**Passage provided**
• • • •

The article you linked mentions that 41% of young Poles plan to emigrate. But people consider doing things all the time. However, it's one thing to make a plan and something entirely different to carry through with it. And then there are those who can start a plan but it fails.

Your article also didn't say how long young Poles plan to stay away. Emigration isn't always permanent and also requires the host country to approve permanent settlement. This shouldn't be taken for granted no matter how eager someone might want to leave their homeland.

Nevertheless, one explanation is that Poland's tax system does not favor young workers:

"A PWC consultancy report has found that Poland's tax system is not favourable to people entering the job market, contributing to pushing youth into working abroad."

Article Title: Tax system causing youth to emigrate?
Source:
thenews.pl/1/12/Artykul/201393,Tax-system-causing-youth-to-emigrate

And in keeping with the title of this thread, another explanation of 41% of Poles planning to leave Poland would be that they are merely emulating their Israeli counterparts:

"...almost 40% of Israeli youth are willing to leave their homeland and intend to build their lives elsewhere."

Article Title: The real reason young Israelis are leaving the country
Source:
haaretz.com/opinion/.premium-1.622367

I imagine this 40% figure would be pretty much universal among young people. Simply look at the thousands upon thousands of mostly young third worlders streaming into Western countries each and every day.
TheOther 5 | 3,711
29 Mar 2015 #92
Nice post, Bieganski.

I imagine this 40% figure would be pretty much universal among young people.

• • • •

**Entries shown**
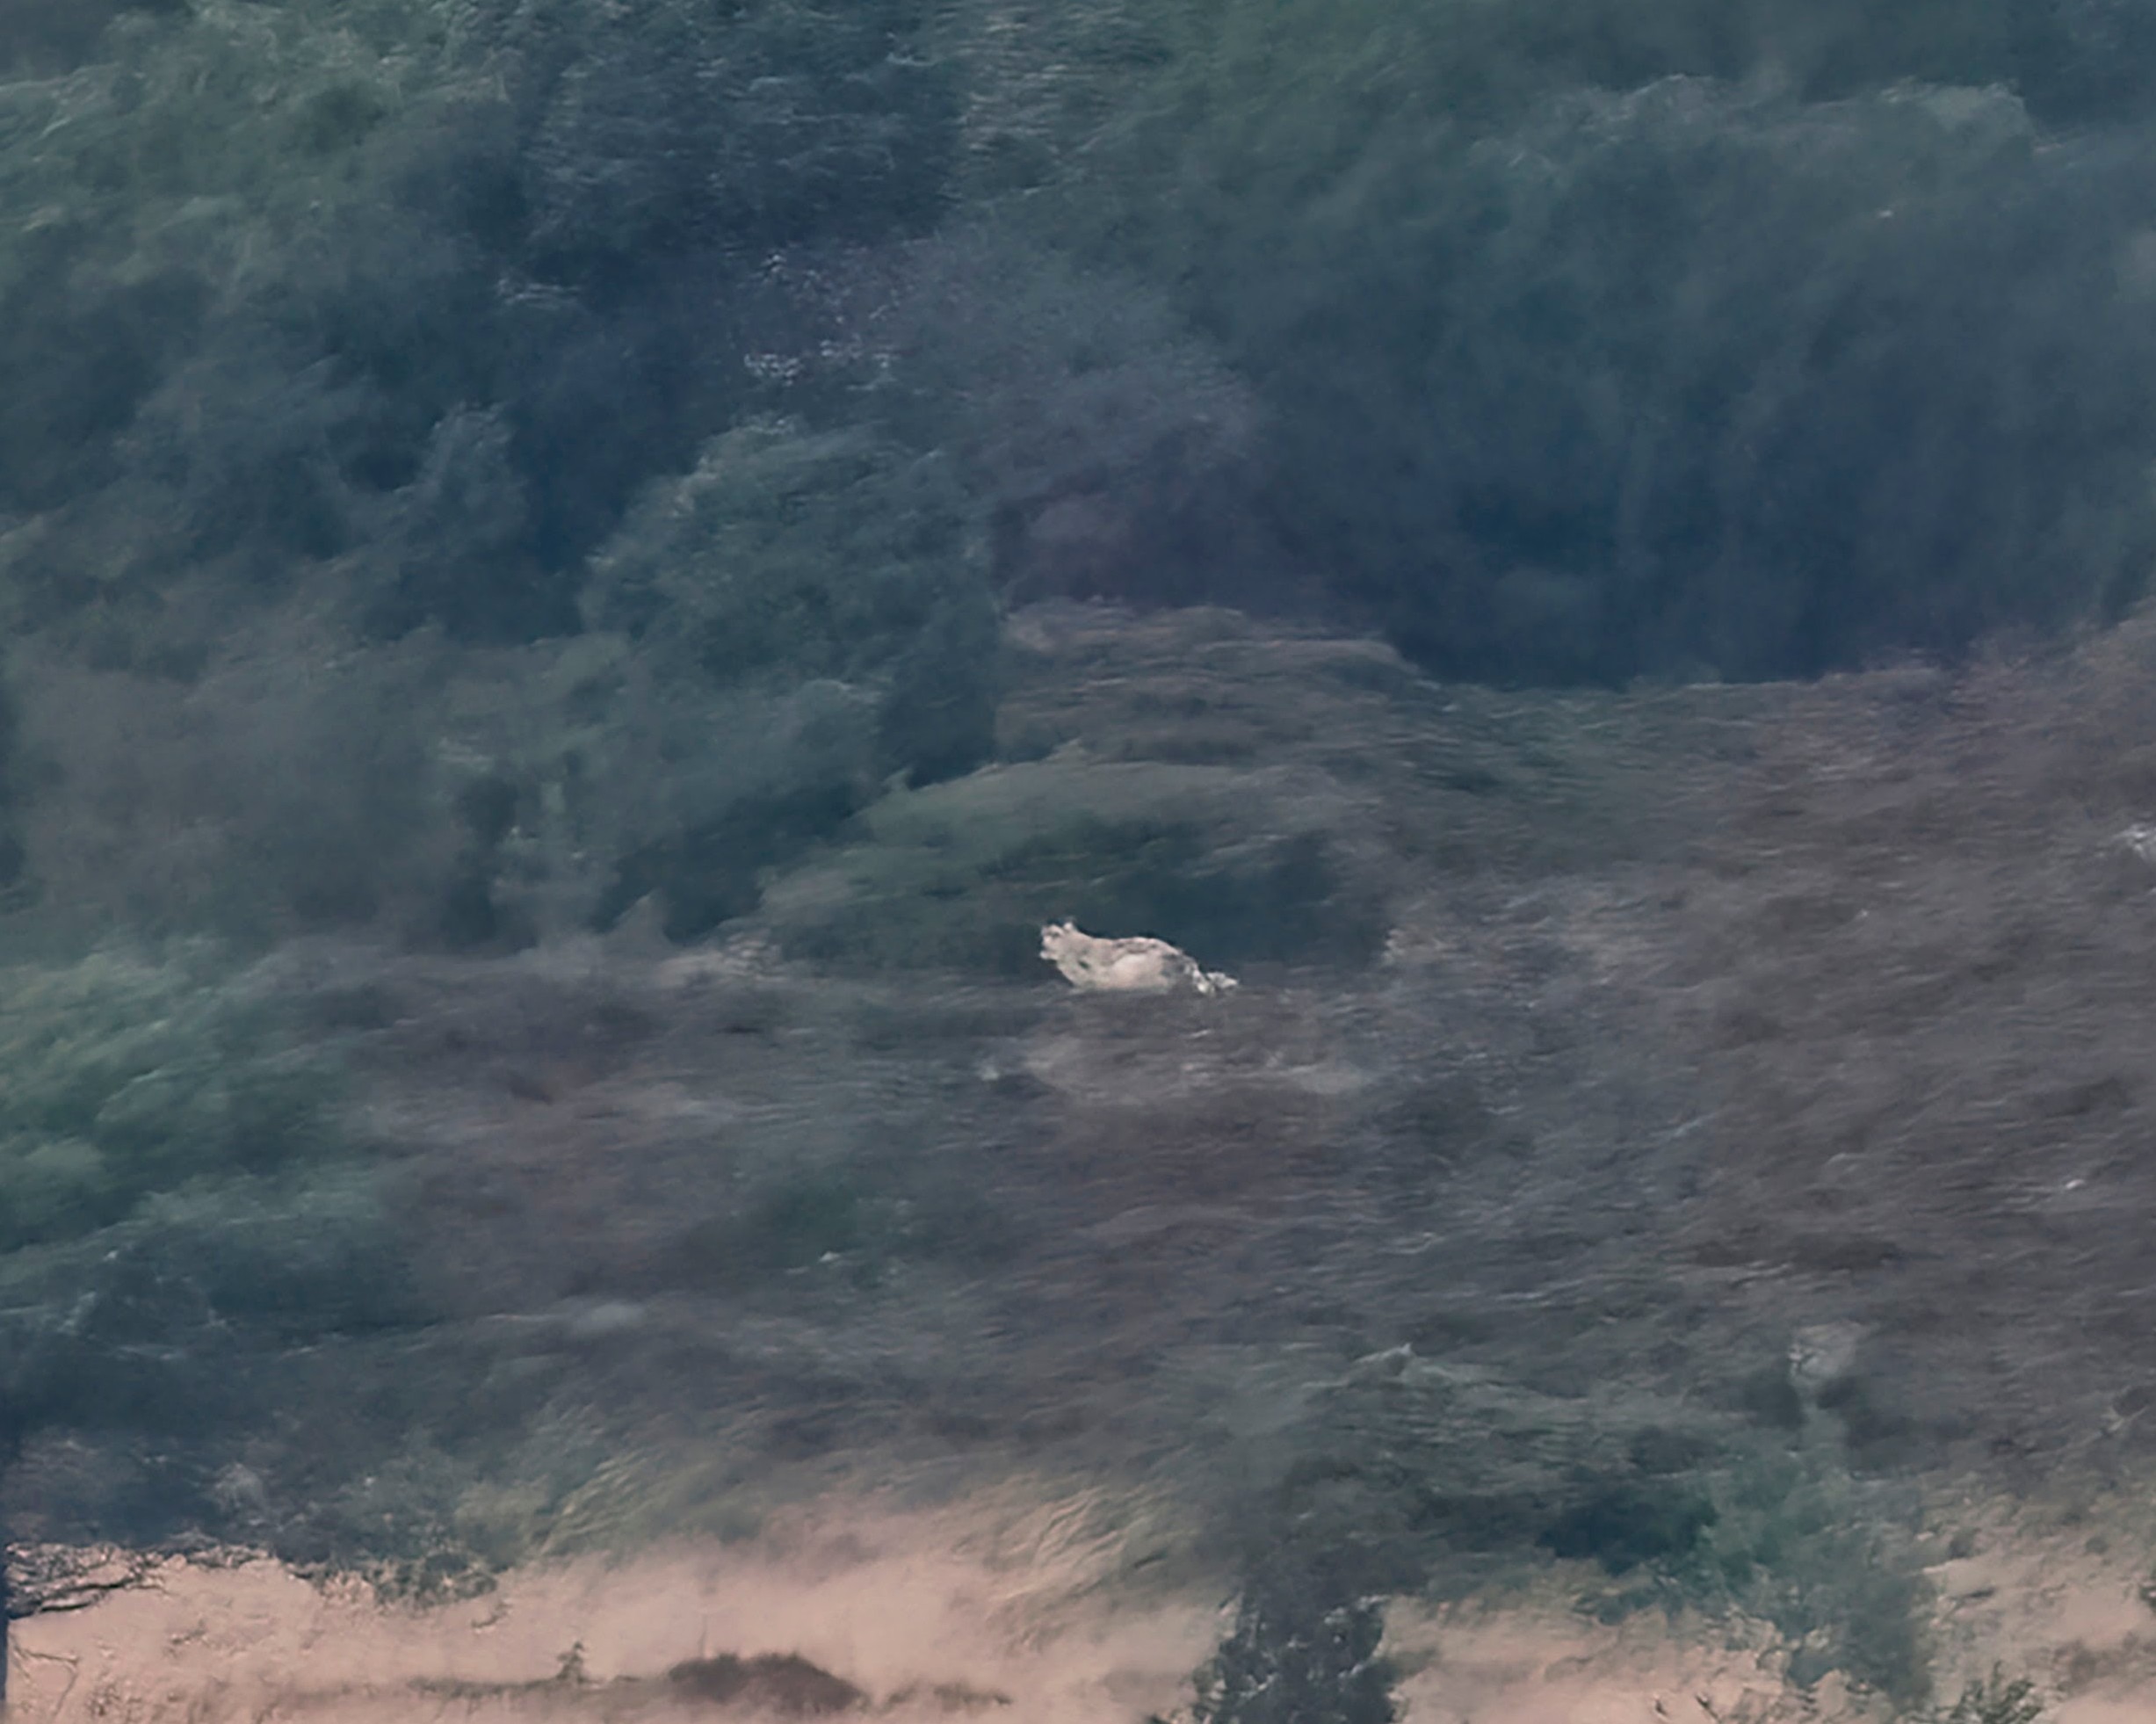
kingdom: Animalia
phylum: Chordata
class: Mammalia
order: Carnivora
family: Canidae
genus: Canis
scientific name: Canis lupus
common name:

• • • •

**Goal of the exercise**
Translate this sentence from the forum post on young Poles emigrating into Spanish: "Emigration isn't always permanent and also requires the host country to approve permanent settlement." The material has no connection to the forum post about young Poles emigrating.

**Final answer**
La emigración no siempre es permanente y además requiere que el país de acogida apruebe el asentamiento permanente.